Ahora bien, ¿qué ha pasado con el ciclismo? El dopaje ha empañado la figura de muchos deportistas, ya no sólo ciclistas, pero aquí es que se ha generalizado y salen dopados como gente de un supermercado. Es increíble pensar que Bjarne Rijs estaba dopado mientras se codeaba con nuestro Miguelón con ese inconfundible maillot de campeón nacional danés en la espalda que casi siempre ganaba. O más increíble pensar que detrás de esa cara de buena persona, un gran escalador que se quedó a medio camino de triunfar como es Roberto Heras, pudiese estarlo. Y qué me dicen de Jan Ullrich, siempre implicado en escándalos de este tema. Estamos hablando del rival de los rivales, de una de las moscas puñeteras tanto de Induráin como del grandísimo Lance Armstrong. Sospechas hacia el propio Lance, rumores (ignoro si confirmados) de que si las muertes del "Chava" Jiménez o "il pirata" Marco Pantani tenían relación con drogas y otros casos de dopados todos sancionados. Incluso de Miguel se ha llegado a sospechar por ahí, pero quiero pensar que no, entre otras cosas porque a ningun dopado creo que le dé el pedazo de pájara que le dio subiendo y sufriendo uno de los puertos especiales del Tour, Les Arcs, para así difuminar completamente la ilusión de
vencer su 6º Tour consecutivo. Soy de los que piensan que cuando el río suena agua lleva, aunque el periodismo de este país deje mucho que desear, pero sean o no dopados, mi repulsa total va hacia el dopaje en el deporte. El deporte es eso, deporte, salud, sin nada de por medio, si la competición exige mejores marcas, que sea la naturaleza la que se encargue de alterarlas, pero no la distorsión de un anabolizante.
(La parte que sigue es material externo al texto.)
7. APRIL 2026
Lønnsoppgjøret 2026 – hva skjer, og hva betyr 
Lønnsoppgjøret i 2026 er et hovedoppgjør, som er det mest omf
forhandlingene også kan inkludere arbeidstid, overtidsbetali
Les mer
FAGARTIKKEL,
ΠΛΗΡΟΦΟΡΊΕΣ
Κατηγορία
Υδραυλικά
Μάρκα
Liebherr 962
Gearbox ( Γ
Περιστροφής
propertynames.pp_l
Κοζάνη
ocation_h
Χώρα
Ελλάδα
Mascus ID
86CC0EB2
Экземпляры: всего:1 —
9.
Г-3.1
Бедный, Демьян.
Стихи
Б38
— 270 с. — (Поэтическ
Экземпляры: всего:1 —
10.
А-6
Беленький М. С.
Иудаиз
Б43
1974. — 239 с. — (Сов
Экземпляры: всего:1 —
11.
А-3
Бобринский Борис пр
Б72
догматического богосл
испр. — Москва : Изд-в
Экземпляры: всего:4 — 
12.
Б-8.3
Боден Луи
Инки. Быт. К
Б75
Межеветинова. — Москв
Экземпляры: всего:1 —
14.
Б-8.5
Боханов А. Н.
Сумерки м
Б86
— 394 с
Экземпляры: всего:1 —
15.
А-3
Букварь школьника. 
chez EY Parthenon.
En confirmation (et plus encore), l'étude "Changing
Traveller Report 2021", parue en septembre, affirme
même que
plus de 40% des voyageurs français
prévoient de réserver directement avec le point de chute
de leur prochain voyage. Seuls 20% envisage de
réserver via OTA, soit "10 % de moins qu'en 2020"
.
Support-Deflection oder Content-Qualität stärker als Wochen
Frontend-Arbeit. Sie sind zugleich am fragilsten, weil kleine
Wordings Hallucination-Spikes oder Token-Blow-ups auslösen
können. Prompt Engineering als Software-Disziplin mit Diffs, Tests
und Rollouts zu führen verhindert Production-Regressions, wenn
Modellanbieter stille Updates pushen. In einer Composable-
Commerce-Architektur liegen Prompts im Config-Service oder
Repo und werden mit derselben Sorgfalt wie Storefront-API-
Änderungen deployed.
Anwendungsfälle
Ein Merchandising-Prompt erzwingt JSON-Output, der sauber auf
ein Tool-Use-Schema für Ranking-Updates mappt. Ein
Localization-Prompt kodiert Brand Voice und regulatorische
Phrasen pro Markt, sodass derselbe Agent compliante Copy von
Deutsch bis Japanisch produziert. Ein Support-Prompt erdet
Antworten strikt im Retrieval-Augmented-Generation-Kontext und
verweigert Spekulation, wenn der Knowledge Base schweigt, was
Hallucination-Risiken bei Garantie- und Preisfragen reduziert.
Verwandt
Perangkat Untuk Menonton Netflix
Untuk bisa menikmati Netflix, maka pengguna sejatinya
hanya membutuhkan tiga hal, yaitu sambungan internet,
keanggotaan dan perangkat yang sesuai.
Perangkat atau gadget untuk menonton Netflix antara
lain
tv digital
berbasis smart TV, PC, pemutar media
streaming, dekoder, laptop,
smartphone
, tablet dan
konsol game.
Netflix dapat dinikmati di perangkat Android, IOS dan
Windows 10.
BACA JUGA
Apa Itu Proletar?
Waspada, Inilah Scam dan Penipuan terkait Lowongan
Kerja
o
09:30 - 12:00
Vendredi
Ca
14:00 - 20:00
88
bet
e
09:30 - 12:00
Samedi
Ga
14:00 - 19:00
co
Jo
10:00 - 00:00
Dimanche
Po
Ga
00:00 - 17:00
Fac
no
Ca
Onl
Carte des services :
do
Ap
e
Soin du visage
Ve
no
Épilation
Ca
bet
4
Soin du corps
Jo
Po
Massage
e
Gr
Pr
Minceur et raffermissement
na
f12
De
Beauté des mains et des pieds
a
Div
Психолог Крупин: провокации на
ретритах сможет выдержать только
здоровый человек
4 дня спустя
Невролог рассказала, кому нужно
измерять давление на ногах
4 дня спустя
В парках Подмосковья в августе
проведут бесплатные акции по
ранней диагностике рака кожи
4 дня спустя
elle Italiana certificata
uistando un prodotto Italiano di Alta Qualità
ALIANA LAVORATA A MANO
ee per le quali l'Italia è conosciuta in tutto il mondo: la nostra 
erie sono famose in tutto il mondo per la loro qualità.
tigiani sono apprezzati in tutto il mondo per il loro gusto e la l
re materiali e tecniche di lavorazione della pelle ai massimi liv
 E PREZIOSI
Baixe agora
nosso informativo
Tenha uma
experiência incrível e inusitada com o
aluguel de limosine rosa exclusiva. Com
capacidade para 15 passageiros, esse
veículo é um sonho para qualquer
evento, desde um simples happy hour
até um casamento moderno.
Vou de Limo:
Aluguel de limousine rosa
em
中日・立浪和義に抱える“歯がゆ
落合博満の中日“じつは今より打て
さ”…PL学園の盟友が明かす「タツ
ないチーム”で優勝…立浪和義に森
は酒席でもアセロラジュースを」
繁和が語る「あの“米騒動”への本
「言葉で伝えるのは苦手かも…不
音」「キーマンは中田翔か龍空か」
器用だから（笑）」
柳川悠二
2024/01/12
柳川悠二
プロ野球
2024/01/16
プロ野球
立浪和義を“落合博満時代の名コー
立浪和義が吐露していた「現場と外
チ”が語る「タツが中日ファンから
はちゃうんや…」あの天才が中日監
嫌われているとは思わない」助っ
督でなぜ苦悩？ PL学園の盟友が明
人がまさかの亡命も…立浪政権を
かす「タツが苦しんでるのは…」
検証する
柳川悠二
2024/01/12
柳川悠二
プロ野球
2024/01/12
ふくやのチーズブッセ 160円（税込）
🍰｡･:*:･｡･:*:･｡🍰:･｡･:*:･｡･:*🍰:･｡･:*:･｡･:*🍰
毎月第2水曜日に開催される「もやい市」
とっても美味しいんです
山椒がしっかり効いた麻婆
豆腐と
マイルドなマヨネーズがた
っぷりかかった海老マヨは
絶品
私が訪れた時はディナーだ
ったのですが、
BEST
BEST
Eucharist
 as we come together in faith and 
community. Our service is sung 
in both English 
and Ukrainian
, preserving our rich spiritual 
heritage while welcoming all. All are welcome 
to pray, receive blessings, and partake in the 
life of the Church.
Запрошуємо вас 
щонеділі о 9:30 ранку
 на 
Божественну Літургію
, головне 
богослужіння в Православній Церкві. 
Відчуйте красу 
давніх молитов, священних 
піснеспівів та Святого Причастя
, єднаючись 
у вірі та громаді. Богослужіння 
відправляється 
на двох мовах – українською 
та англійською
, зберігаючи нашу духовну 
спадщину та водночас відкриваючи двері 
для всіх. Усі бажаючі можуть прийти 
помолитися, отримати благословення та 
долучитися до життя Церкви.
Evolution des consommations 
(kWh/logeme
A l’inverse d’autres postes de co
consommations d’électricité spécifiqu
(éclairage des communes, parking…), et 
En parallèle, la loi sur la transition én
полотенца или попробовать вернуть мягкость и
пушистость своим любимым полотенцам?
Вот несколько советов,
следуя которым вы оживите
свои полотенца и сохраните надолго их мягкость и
Que las cuestas de la vida se suben con el oxígeno puro que nos dan las horas de entrenamientos, con la fuerza de las piernas que son las mismas que debieran darle una patada a estas drogas. Además, este deporte es quizá el mejor para decir que, como dicen esos insistentes anuncios de la Dirección General de Tráfico en la radio, lo importante es llegar más que ganar, porque vencer sólo lo hace uno, pero llegar llegan pocos después de 21 etapas casi diarias de más de 200 km la mayoría.Y si esto es un repecho o un puerto de 4ª categoría, que se llegue ya a la cima que el ciclismo está en horas bajas, que el Giro de Italia está disputándose y las televisiones desdeñan este gran acontecimiento. El mismo que tiene el Mortirolo. El mismo que Miguel ganó en dos ocasiones. El que tele 5 televisaba cuando todo esto era dinero para sus arcas y limpieza para los nombres de los ciclistas.
A mí también se me han quitado muchas ganas de ver ciclismo, antes incluso salía algo con la bicicleta.
A veces me pregunto qué les dirán estos ciclistas sancionados (supuestamente sanos, aseados, educados,...) a sus padres, amigos y gente cercana cuando ellos les pregunten si de verdad se han dopado.